The Mission Society of the Philippines
First of 2 parts
IN 1959, the Catholic Bishops’ Conference of the Philippines made a historic decision of great missionary import. In a pastoral letter issued on May 17 of that year they designated the year as Mission Year and declared that the Philippines Church was already to undertake mission work of her own.
The Mission Year was celebrated with various activities such as: regional mission convention and exhibits; seminars on missionary activity whose formal papers were presented; special vocation for promotion for both home and foreign missions; missions rallies on the parochial, deanery, and diocesan levels; and a National Mission Congress in Manila on December 3-6.
During the Eleventh Bishops’ Annual Meeting on January 27-31, 1964 at the San Carlos Major Seminary in Cebu City, Bishop Surban read as inspired talk concerning the God - given mission of Catholic Philippines in the evangelization of the country and the vision of early missionaries as well as of several popes in their letters to the Philippine hierarchy regarding the evangelization of mainland Asia, he prepared the establishment of the Foreign Mission Society of the Philippines. The Bishops unanimously approved the proposed project. They likewise unanimously endorsed Bishop Surban to be the National Director of the enterprise and tasked him to prepare a detailed plan of its organization (Blueprint for Mission Activity). And in their subsequent joint pastoral letter “On the Fourth Centenary of the Evangelization of the Philippines” (February 2, 1964), they expressed their intention to establish the Society which they henceforth considered as a monument to the forthcoming Fourth Centennial Celebration of the Christianization of the country.
Rome was, of course, regularly kept informed of the project. As a token of his appreciation of the initiative, Pope Paul VI donated a chalice, a paten, a ciborium, and a communion plate which, according to His Holiness, should remain in the seminary as a personal pledge of his paternal interest.

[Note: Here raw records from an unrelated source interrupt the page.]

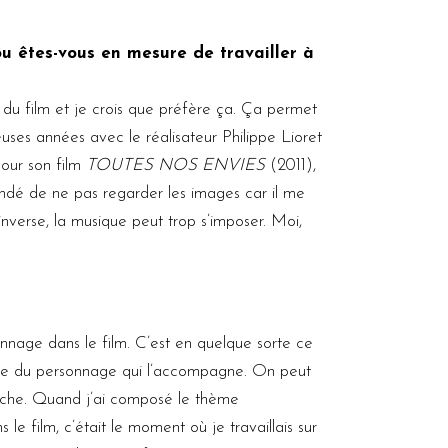
u êtes-vous en mesure de travailler à
 du film et je crois que préfère ça. Ça permet
uses années avec le réalisateur Philippe Lioret
pour son film
TOUTES NOS ENVIES
(2011),
ndé de ne pas regarder les images car il me
l’inverse, la musique peut trop s’imposer. Moi,
nage dans le film. C’est en quelque sorte ce
tie du personnage qui l’accompagne. On peut
 marche. Quand j’ai composé le thème
 le film, c’était le moment où je travaillais sur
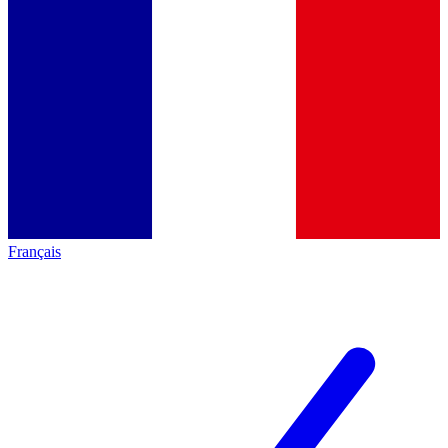
Français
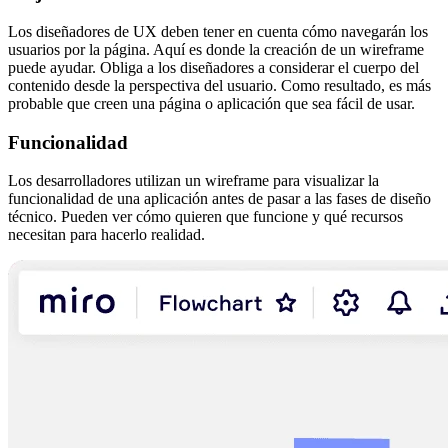
Los diseñadores de UX deben tener en cuenta cómo navegarán los
usuarios por la página. Aquí es donde la creación de un wireframe
puede ayudar. Obliga a los diseñadores a considerar el cuerpo del
contenido desde la perspectiva del usuario. Como resultado, es más
probable que creen una página o aplicación que sea fácil de usar.
Funcionalidad
Los desarrolladores utilizan un wireframe para visualizar la
funcionalidad de una aplicación antes de pasar a las fases de diseño
técnico. Pueden ver cómo quieren que funcione y qué recursos
necesitan para hacerlo realidad.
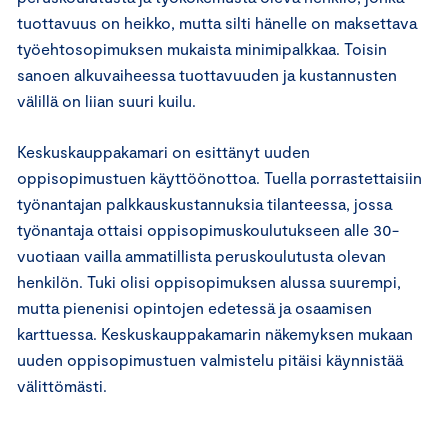
tuottavuus on heikko, mutta silti hänelle on maksettava
työehtosopimuksen mukaista minimipalkkaa. Toisin
sanoen alkuvaiheessa tuottavuuden ja kustannusten
välillä on liian suuri kuilu.
Keskuskauppakamari on esittänyt uuden
oppisopimustuen käyttöönottoa. Tuella porrastettaisiin
työnantajan palkkauskustannuksia tilanteessa, jossa
työnantaja ottaisi oppisopimuskoulutukseen alle 30-
vuotiaan vailla ammatillista peruskoulutusta olevan
henkilön. Tuki olisi oppisopimuksen alussa suurempi,
mutta pienenisi opintojen edetessä ja osaamisen
karttuessa. Keskuskauppakamarin näkemyksen mukaan
uuden oppisopimustuen valmistelu pitäisi käynnistää
välittömästi.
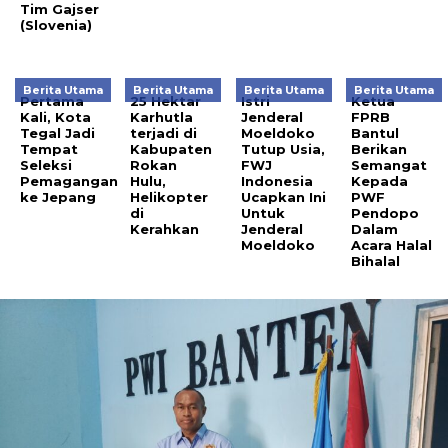
Tim Gajser
(Slovenia)
Berita Utama
Berita Utama
Berita Utama
Berita Utama
Pertama
25 Hektar
Istri
Ketua
Kali, Kota
Karhutla
Jenderal
FPRB
Tegal Jadi
terjadi di
Moeldoko
Bantul
Tempat
Kabupaten
Tutup Usia,
Berikan
Seleksi
Rokan
FWJ
Semangat
Pemagangan
Hulu,
Indonesia
Kepada
ke Jepang
Helikopter
Ucapkan Ini
PWF
di
Untuk
Pendopo
Kerahkan
Jenderal
Dalam
Moeldoko
Acara Halal
Bihalal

A pastoral statement officially proclaiming their intentions to establish the Society was finally issued by the Bishops on January 29, 1965. Said the Bishops: “We, therefore, proclaim officially our intention to undertake a national effort to orient our people to the Missions. To achieve this and to express in the concrete our gratitude to God for the gift of Faith, we will organize the Foreign Mission Society of the Philippines.”